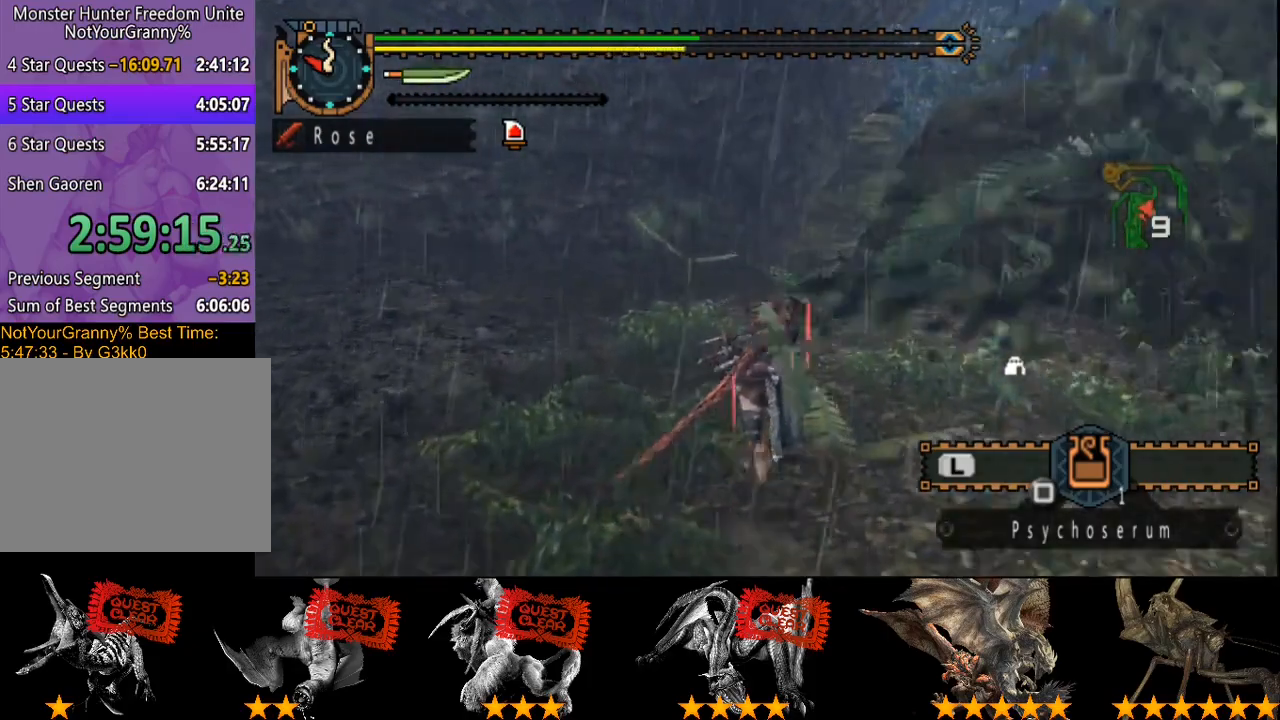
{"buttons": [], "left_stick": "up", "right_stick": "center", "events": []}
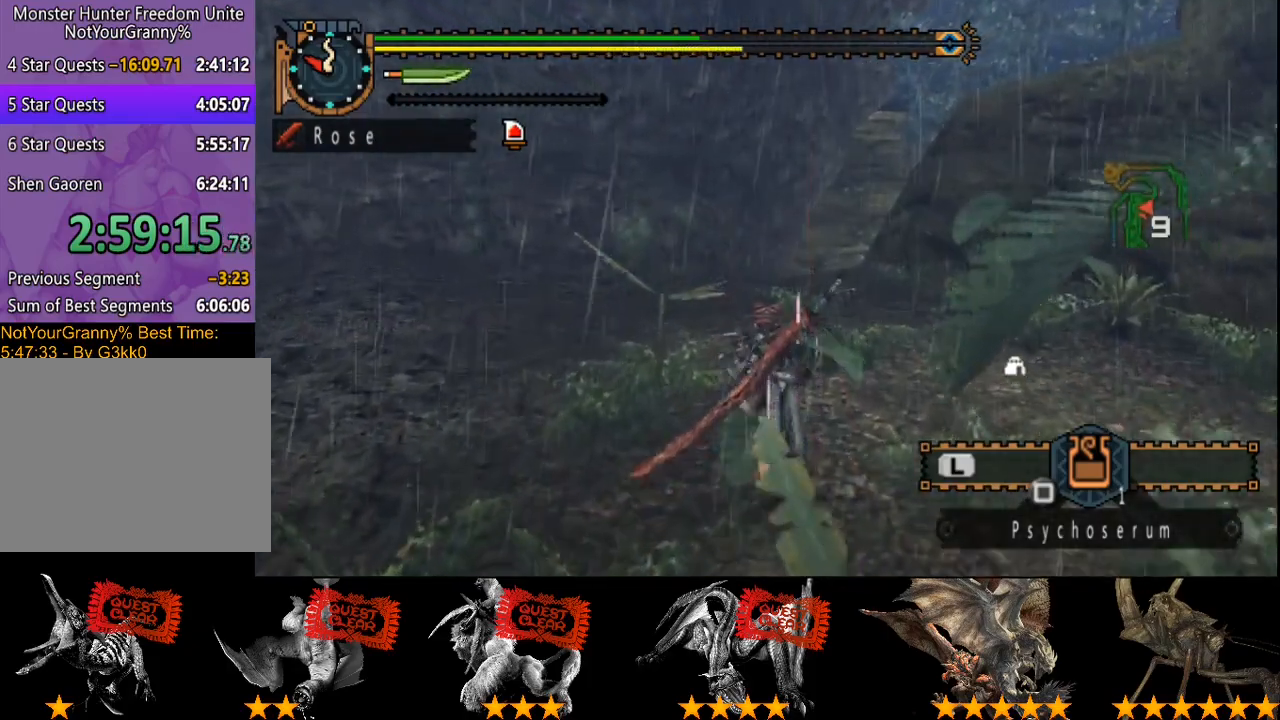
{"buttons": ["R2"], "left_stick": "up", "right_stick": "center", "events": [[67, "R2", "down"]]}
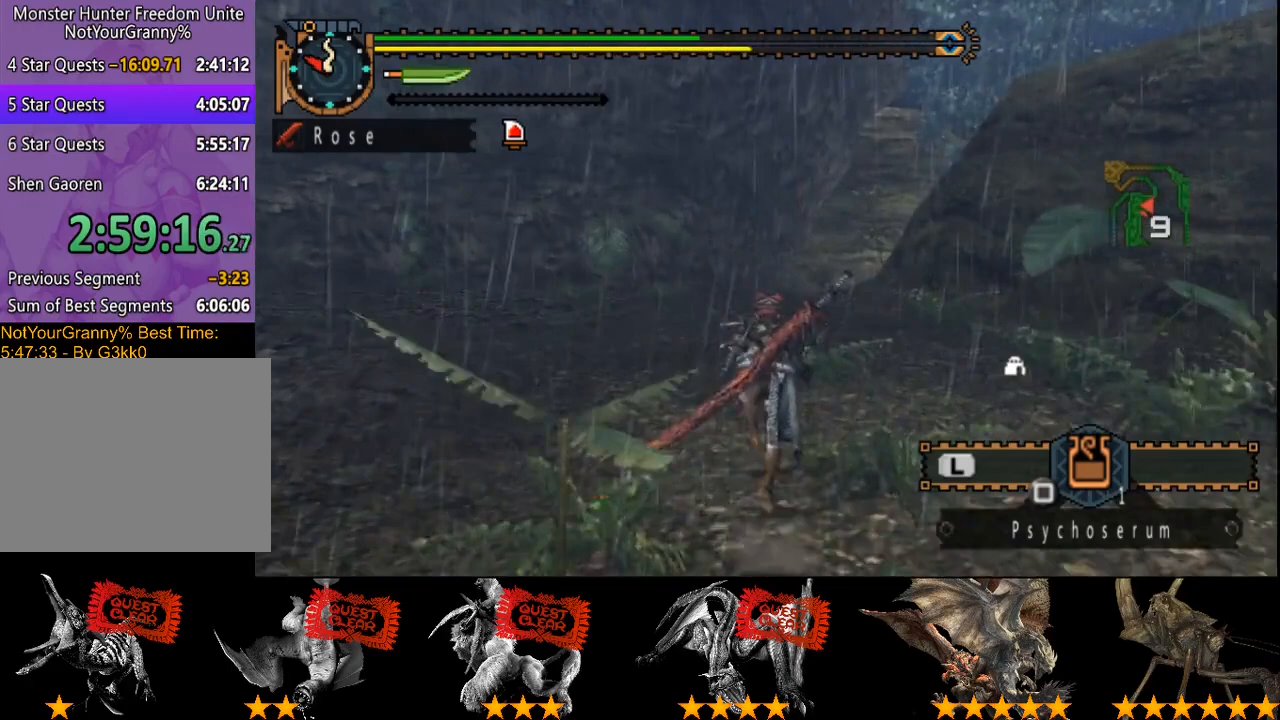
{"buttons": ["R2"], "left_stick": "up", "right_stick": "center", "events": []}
━━━━━━━━
Problem to solve - Please copy the data shown above word for word, omitting the pictures.

Answer to the problem -
{"buttons": [], "left_stick": "up", "right_stick": "center", "events": []}
{"buttons": ["R2"], "left_stick": "up", "right_stick": "center", "events": [[67, "R2", "down"]]}
{"buttons": ["R2"], "left_stick": "up", "right_stick": "center", "events": []}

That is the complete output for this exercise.